Spring Kitchari

1/2 cup organic quinoa, rinse well
1/2 cup sprouted mung beans, rinse well (I use TruRoots brand)
1 tablespoon coconut oil (I use Nutiva)
1 tablespoons ground fennel seeds
1/2 tablespoon cumin seed powder
1/2 tablespoon ground turmeric
1 tablespoons chopped fresh ginger
3 cups water, more if adding extra veggies
3 leaves of Swiss chard, spinach or kale (I use a combo of them)
1 cup each of: carrot, sweet potato, celery, green beans
1 cup asparagus
1/2 teaspoons sea salt
Garnish with cilantro, parsley and/or basil
1–2 tablespoons lime juice, per serving
In a large pot, warm coconut oil over medium heat. Add fennel, cumin, and turmeric. Stir well then add
quinoa and beans and combine well.
When quinoa and beans begin sticking to the sides of the pot, add ginger and water. Cover and bring to
boil. Stir and set timer for 20 minutes to allow quinoa and beans to simmer on a medium heat.
While the quinoa and beans are cooking, chop the vegetables and prep to add.
Once quinoa and beans are cooked, add vegetables and mix well.

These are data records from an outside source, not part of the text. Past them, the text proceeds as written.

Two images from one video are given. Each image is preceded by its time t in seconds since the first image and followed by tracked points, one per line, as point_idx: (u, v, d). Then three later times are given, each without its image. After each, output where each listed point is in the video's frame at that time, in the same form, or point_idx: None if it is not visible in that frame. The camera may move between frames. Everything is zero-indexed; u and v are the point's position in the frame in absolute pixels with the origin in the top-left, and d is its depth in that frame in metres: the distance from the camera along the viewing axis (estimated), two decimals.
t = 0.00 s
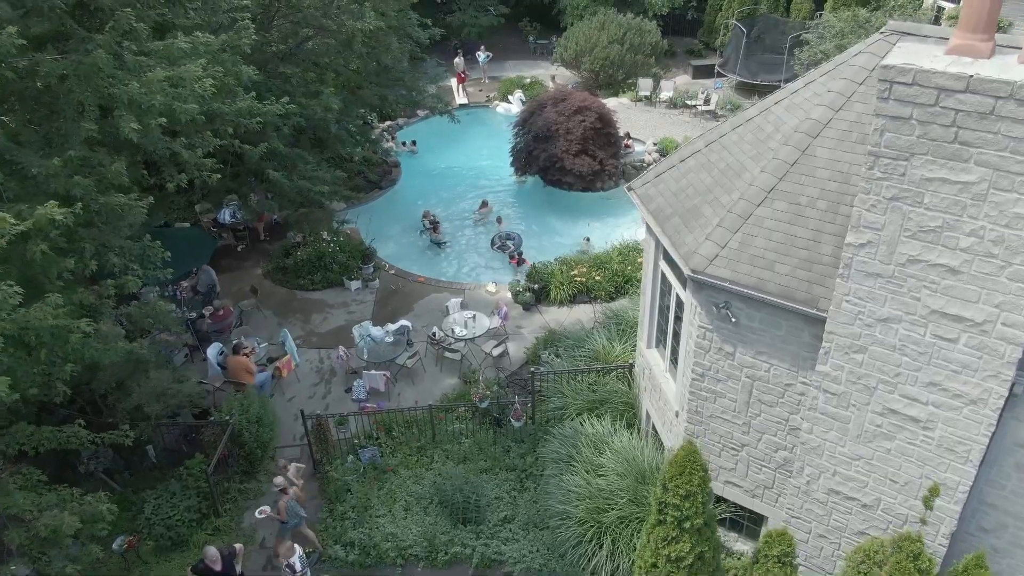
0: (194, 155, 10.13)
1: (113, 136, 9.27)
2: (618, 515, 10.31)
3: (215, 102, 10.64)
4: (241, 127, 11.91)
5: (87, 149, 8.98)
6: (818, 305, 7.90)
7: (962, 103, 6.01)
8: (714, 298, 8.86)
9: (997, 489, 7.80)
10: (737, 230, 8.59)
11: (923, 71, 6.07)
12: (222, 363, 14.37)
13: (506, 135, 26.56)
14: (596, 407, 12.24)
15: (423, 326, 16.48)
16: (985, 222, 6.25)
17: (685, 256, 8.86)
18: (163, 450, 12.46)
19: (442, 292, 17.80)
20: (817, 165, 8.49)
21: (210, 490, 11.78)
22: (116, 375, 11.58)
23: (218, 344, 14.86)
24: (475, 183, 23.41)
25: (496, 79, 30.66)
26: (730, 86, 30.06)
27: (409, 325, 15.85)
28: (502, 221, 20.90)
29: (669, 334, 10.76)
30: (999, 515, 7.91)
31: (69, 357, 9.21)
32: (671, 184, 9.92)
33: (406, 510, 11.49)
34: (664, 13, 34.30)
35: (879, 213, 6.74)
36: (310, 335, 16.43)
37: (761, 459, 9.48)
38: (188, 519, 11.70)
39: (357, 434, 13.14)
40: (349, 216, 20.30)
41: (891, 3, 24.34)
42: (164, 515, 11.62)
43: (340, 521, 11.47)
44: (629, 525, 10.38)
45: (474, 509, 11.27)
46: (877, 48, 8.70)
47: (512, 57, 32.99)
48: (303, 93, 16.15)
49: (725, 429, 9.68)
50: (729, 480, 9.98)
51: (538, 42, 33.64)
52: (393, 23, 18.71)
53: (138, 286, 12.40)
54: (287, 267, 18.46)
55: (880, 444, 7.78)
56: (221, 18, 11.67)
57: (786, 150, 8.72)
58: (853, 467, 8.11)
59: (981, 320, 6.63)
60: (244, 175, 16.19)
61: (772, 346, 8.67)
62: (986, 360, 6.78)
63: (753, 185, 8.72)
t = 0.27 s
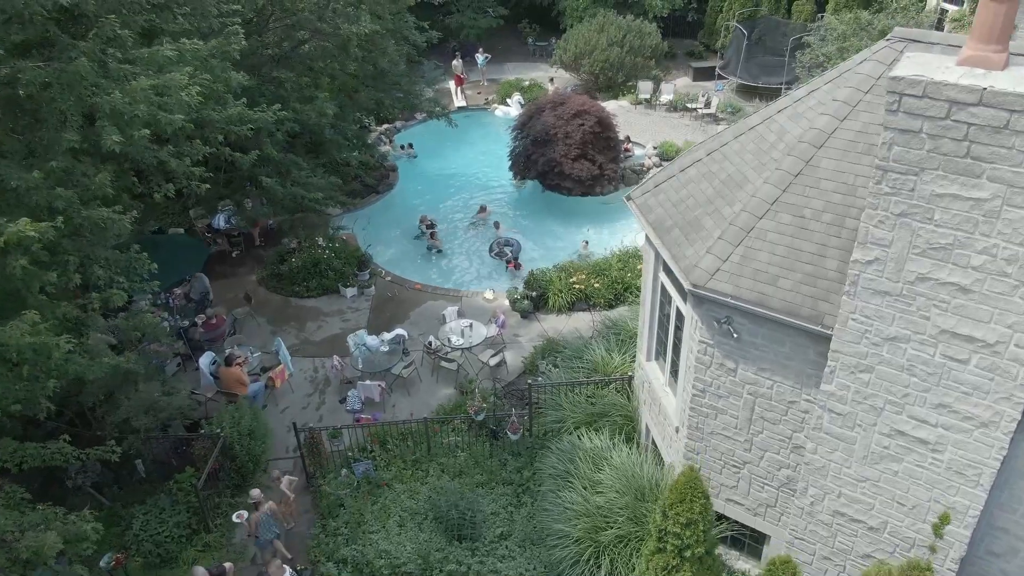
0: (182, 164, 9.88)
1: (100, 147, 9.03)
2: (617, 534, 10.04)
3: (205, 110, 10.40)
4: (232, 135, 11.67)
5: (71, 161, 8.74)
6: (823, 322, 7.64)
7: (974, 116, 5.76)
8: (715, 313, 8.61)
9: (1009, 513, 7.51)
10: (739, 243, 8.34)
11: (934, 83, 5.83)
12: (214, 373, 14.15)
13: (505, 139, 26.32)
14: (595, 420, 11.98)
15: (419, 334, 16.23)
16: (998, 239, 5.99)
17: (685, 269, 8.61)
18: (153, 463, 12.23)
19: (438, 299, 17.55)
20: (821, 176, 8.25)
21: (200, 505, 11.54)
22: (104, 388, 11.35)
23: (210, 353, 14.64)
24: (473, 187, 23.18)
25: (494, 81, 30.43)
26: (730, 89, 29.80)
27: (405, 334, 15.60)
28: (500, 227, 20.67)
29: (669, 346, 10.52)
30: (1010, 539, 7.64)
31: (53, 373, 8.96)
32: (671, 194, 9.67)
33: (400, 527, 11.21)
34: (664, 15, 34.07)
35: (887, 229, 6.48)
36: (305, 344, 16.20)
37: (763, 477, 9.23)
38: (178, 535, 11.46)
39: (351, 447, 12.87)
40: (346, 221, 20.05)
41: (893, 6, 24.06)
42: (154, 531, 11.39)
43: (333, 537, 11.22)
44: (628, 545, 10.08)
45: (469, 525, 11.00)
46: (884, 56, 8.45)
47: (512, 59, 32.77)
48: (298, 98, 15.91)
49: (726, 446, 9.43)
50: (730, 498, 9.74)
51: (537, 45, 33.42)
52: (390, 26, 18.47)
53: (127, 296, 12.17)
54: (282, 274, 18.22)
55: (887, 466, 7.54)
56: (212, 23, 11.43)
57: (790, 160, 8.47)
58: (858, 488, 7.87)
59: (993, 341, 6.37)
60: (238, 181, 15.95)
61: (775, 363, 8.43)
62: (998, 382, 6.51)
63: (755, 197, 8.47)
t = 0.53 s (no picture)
0: (167, 176, 9.60)
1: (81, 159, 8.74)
2: (616, 557, 9.72)
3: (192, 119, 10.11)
4: (221, 144, 11.38)
5: (50, 173, 8.46)
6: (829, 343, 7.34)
7: (991, 134, 5.47)
8: (717, 331, 8.30)
9: None
10: (742, 260, 8.04)
11: (948, 99, 5.54)
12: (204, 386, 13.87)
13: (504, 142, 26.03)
14: (593, 437, 11.67)
15: (414, 345, 15.93)
16: (1016, 262, 5.69)
17: (686, 287, 8.31)
18: (141, 479, 11.95)
19: (435, 308, 17.26)
20: (827, 190, 7.96)
21: (188, 523, 11.25)
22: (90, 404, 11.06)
23: (201, 365, 14.36)
24: (471, 192, 22.89)
25: (493, 84, 30.14)
26: (731, 92, 29.47)
27: (400, 345, 15.30)
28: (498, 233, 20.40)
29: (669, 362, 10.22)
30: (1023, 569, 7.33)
31: (32, 393, 8.67)
32: (671, 207, 9.38)
33: (393, 547, 10.92)
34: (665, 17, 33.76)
35: (898, 249, 6.19)
36: (299, 354, 15.91)
37: (766, 500, 8.93)
38: (165, 554, 11.16)
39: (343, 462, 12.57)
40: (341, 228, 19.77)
41: (897, 8, 23.73)
42: (140, 550, 11.09)
43: (324, 557, 10.93)
44: (627, 569, 9.71)
45: (463, 546, 10.70)
46: (892, 65, 8.15)
47: (511, 61, 32.48)
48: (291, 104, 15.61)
49: (728, 467, 9.13)
50: (732, 520, 9.44)
51: (536, 47, 33.13)
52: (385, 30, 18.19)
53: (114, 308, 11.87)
54: (276, 282, 17.93)
55: (896, 494, 7.23)
56: (200, 29, 11.14)
57: (794, 173, 8.18)
58: (866, 516, 7.57)
59: (1009, 367, 6.06)
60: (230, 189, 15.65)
61: (779, 384, 8.13)
62: (1014, 410, 6.21)
63: (758, 211, 8.18)
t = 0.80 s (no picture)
0: (154, 186, 9.35)
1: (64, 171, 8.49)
2: None
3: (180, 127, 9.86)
4: (211, 152, 11.13)
5: (30, 185, 8.19)
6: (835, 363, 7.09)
7: (1008, 150, 5.21)
8: (719, 348, 8.05)
9: None
10: (745, 275, 7.79)
11: (962, 113, 5.29)
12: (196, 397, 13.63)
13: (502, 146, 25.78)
14: (591, 451, 11.42)
15: (410, 354, 15.67)
16: None
17: (687, 302, 8.05)
18: (130, 494, 11.67)
19: (431, 316, 17.01)
20: (833, 203, 7.71)
21: (177, 540, 11.00)
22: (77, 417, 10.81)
23: (193, 375, 14.13)
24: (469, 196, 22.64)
25: (492, 86, 29.88)
26: (732, 94, 29.20)
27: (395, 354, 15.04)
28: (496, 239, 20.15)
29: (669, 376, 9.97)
30: None
31: (13, 411, 8.42)
32: (671, 218, 9.13)
33: (386, 565, 10.66)
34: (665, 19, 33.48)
35: (908, 269, 5.93)
36: (293, 363, 15.66)
37: (769, 520, 8.68)
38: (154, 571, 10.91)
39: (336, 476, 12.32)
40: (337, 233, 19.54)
41: (899, 10, 23.44)
42: (128, 567, 10.85)
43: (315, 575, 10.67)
44: None
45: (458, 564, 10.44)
46: (899, 74, 7.89)
47: (510, 63, 32.22)
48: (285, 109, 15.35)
49: (730, 486, 8.87)
50: (734, 540, 9.19)
51: (535, 49, 32.86)
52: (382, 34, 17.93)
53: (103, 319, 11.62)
54: (270, 289, 17.68)
55: (905, 519, 6.97)
56: (189, 34, 10.89)
57: (799, 185, 7.92)
58: (873, 541, 7.31)
59: None
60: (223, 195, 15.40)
61: (783, 403, 7.88)
62: None
63: (761, 225, 7.93)
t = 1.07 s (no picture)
0: (140, 196, 9.09)
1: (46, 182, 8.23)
2: None
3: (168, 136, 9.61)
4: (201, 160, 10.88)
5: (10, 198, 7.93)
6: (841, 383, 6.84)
7: None
8: (721, 366, 7.78)
9: None
10: (749, 290, 7.54)
11: (978, 128, 5.04)
12: (188, 408, 13.39)
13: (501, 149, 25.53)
14: (590, 466, 11.17)
15: (406, 363, 15.42)
16: None
17: (688, 318, 7.79)
18: (118, 509, 11.42)
19: (428, 323, 16.77)
20: (839, 216, 7.46)
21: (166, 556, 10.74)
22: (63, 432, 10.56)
23: (185, 385, 13.88)
24: (467, 201, 22.40)
25: (491, 89, 29.62)
26: (733, 97, 28.95)
27: (391, 364, 14.79)
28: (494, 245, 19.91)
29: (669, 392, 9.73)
30: None
31: None
32: (672, 229, 8.88)
33: None
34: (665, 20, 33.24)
35: (919, 289, 5.68)
36: (287, 372, 15.40)
37: (772, 541, 8.42)
38: None
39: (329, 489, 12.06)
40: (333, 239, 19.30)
41: (902, 12, 23.19)
42: None
43: None
44: None
45: None
46: (907, 82, 7.64)
47: (509, 65, 31.97)
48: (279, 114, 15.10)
49: (732, 506, 8.62)
50: (736, 560, 8.93)
51: (534, 50, 32.61)
52: (378, 37, 17.69)
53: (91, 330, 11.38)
54: (265, 295, 17.43)
55: (914, 546, 6.71)
56: (178, 39, 10.64)
57: (804, 197, 7.67)
58: (880, 567, 7.05)
59: None
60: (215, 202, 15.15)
61: (787, 423, 7.63)
62: None
63: (765, 239, 7.68)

Add more water if necessary
(depending on how many veggies you added), then cover and allow vegetables to cook to finish the dish,
about another 10 minutes (adding the asparagus for only 5 minutes)
The finished kitchari will be rich, thick, and slightly soupy.
Serve in a bowl with herb garnish and lime juice. Add a side arugula salad to complete the meal.